• [Text to read]:
Phillip Davis, a top ranked Seeking Alpha contributor and publisher of Phil’s Stock World.
Michael Konczal, Roosevelt Institute Fellow, Rortybomb blog author and Seeking Alpha contributor.
Yves Smith, who publishes the widely followed Naked Capitalism blog.
Alex Tabarrok, Bartley J. Madden Professor of Economics at George Mason Univ. (Vita) and co-author of Marginal Revolution blog.
Steve Waldman, Interfluidity blog author and Seeking Alpha contributor.
The Treasury Department has established a program inviting various financial bloggers to have open discussion meetings with senior Treasury staff 4-6 times a year. Meetings are designed to be small, informal, unscripted and open to all relevant (even peripheral) thoughts, ideas and questions from the invited guests. The meeting I attended was held in the Treasury Secretary’s conference room with seating around a table that could hold a maximum of 22-24 participants.
My comments are based on very cryptic notes I took during the meeting and will be subject to revision or expansion by what other attendees have to say. Links to posts by other attendees will be appended at the end of this article. If other posts occur after this article is submitted I will provide links in a later Instablog.
It was agreed that no attributed quotes were to be disseminated without obtaining specific review and clearance from the Treasury Department. This resulted in an exchange which was far different from a typical interview or press conference session. It was more like a brainstorming session and ideas were flying around the room in a very stimulating way.
A number of guests raised confrontational topics and some defensiveness by Treasury officials did occur, but my impression was that defensiveness was limited and open exchange occurred when questions that would have been deflected in a press conference setting received much more consideration in this forum.
Treasury seems to be very enthusiastic about the new FinReg (Dodd-Frank Financial Reform Bill) recently passed into law. It is clear that they see the GSEs (government sponsored enterprises) as the next reform effort required. Officials defended the proposition that progress had been made to avoiding a similar course of events experienced in the 2008 financial crisis because the Treasury now has the legal authority to unwind an insolvent super bank in a manner somewhat similar to the FDIC process for smaller banks. What remains in question with this analyst is: After the authority, where is the process?

• [Supplied material]:

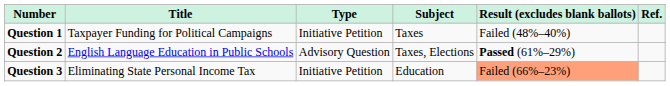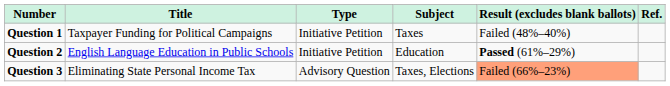Question 2 | Type: Advisory Question -> Initiative Petition
Question 2 | Subject: Taxes, Elections -> Education
Question 3 | Type: Initiative Petition -> Advisory Question
Question 3 | Subject: Education -> Taxes, Elections
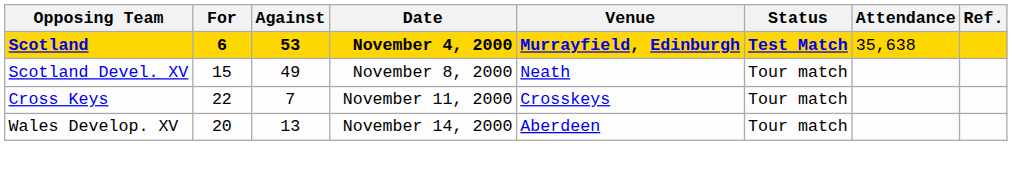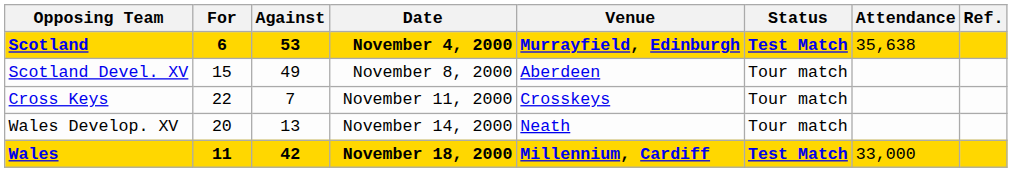Scotland Devel. XV | Venue: Neath -> Aberdeen
Wales Develop. XV | Venue: Aberdeen -> Neath
+ row: Wales | 11 | 42 | November 18, 2000 | Millennium, Cardiff | Test Match | 33,000
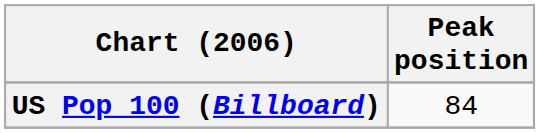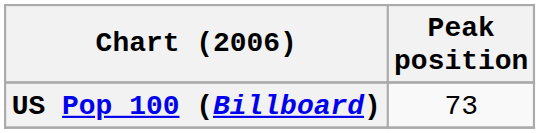US Pop 100 (Billboard) | Peak position: 84 -> 73
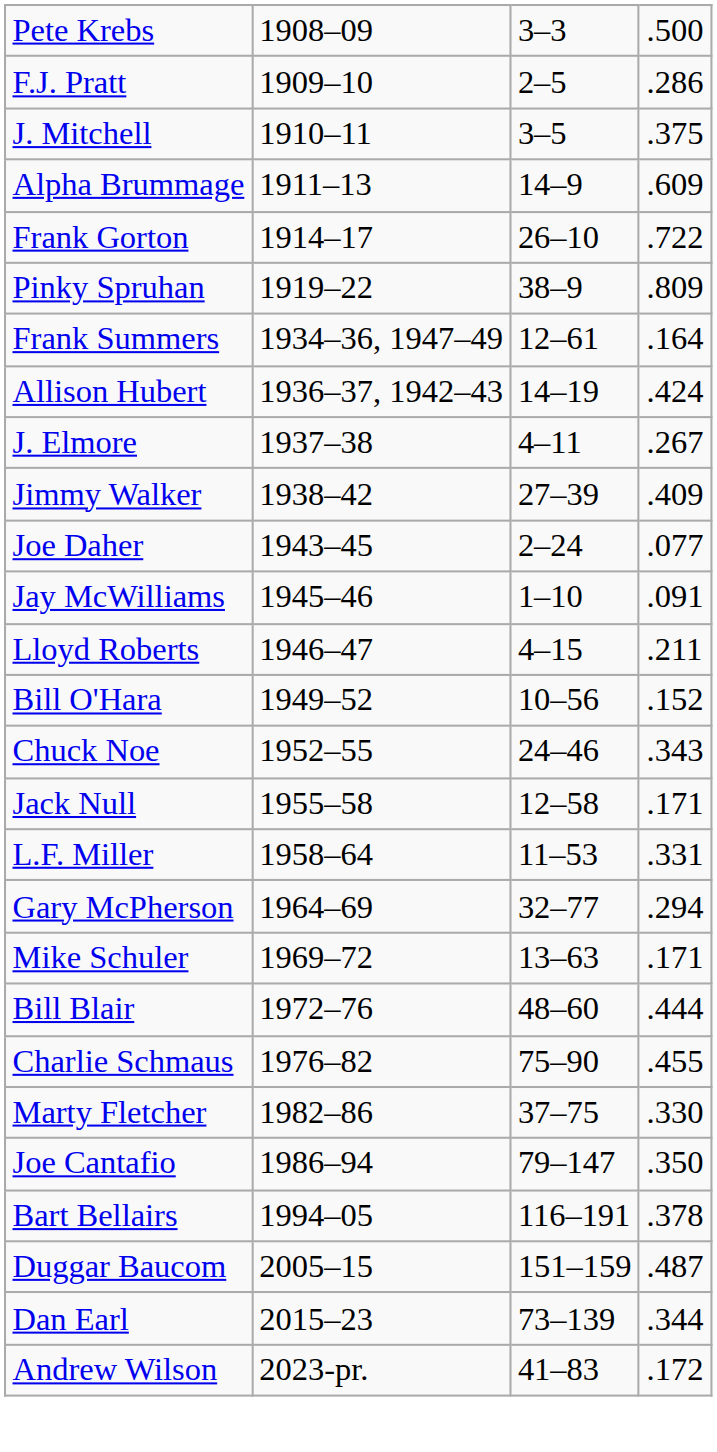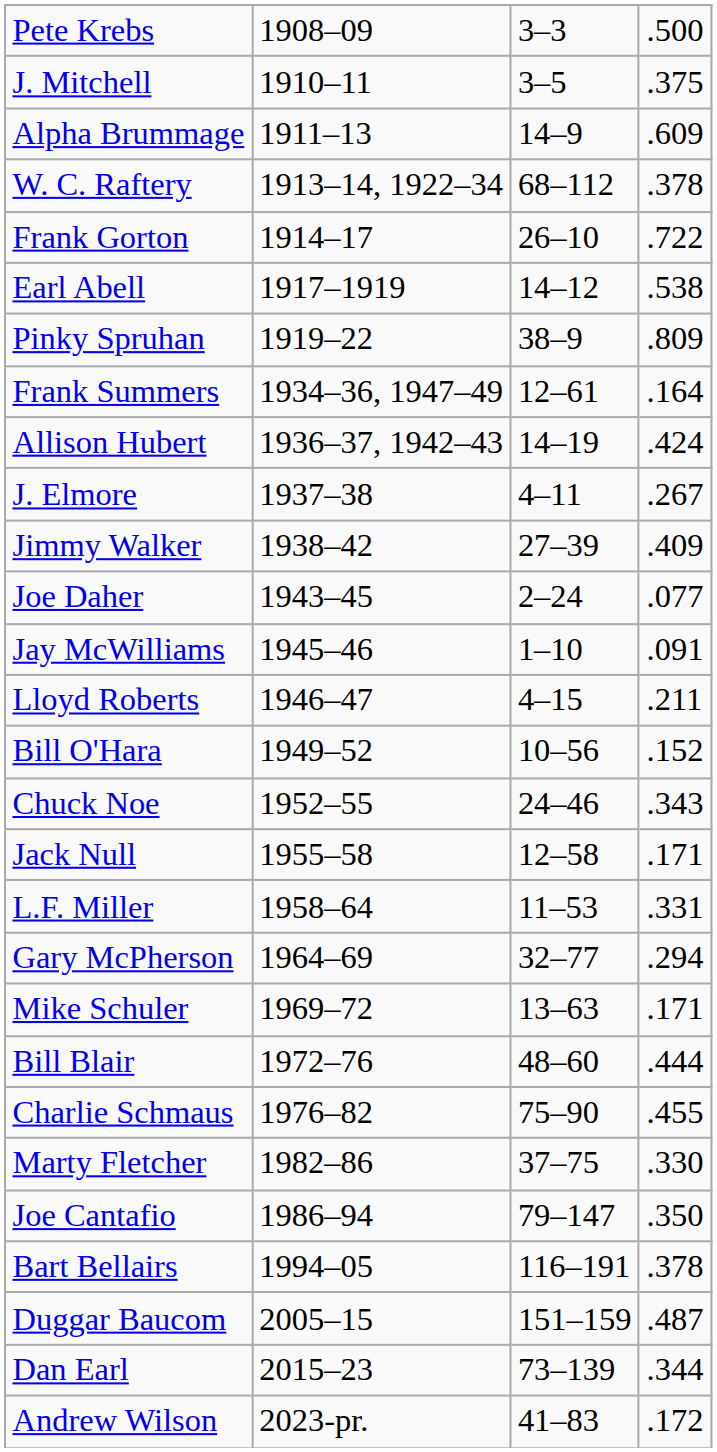- row: F.J. Pratt | 1909–10 | 2–5 | .286
+ row: W. C. Raftery | 1913–14, 1922–34 | 68–112 | .378
+ row: Earl Abell | 1917–1919 | 14–12 | .538
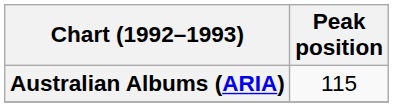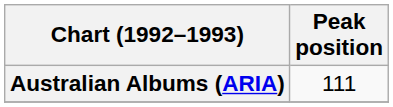Australian Albums (ARIA) | Peak position: 115 -> 111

• [Required actions]:
1/ Please copy word for word the passage of the Treasury meeting text that begins at the words "My comments are" and stops after the words "very stimulating way.".
2/ In the Treasury meeting text, how many times a year are the discussion meetings with senior Treasury staff held?

• [Outputs by task]:
1/
My comments are based on very cryptic notes I took during the meeting and will be subject to revision or expansion by what other attendees have to say. Links to posts by other attendees will be appended at the end of this article. If other posts occur after this article is submitted I will provide links in a later Instablog.
It was agreed that no attributed quotes were to be disseminated without obtaining specific review and clearance from the Treasury Department. This resulted in an exchange which was far different from a typical interview or press conference session. It was more like a brainstorming session and ideas were flying around the room in a very stimulating way.

2/ 4-6 times a year.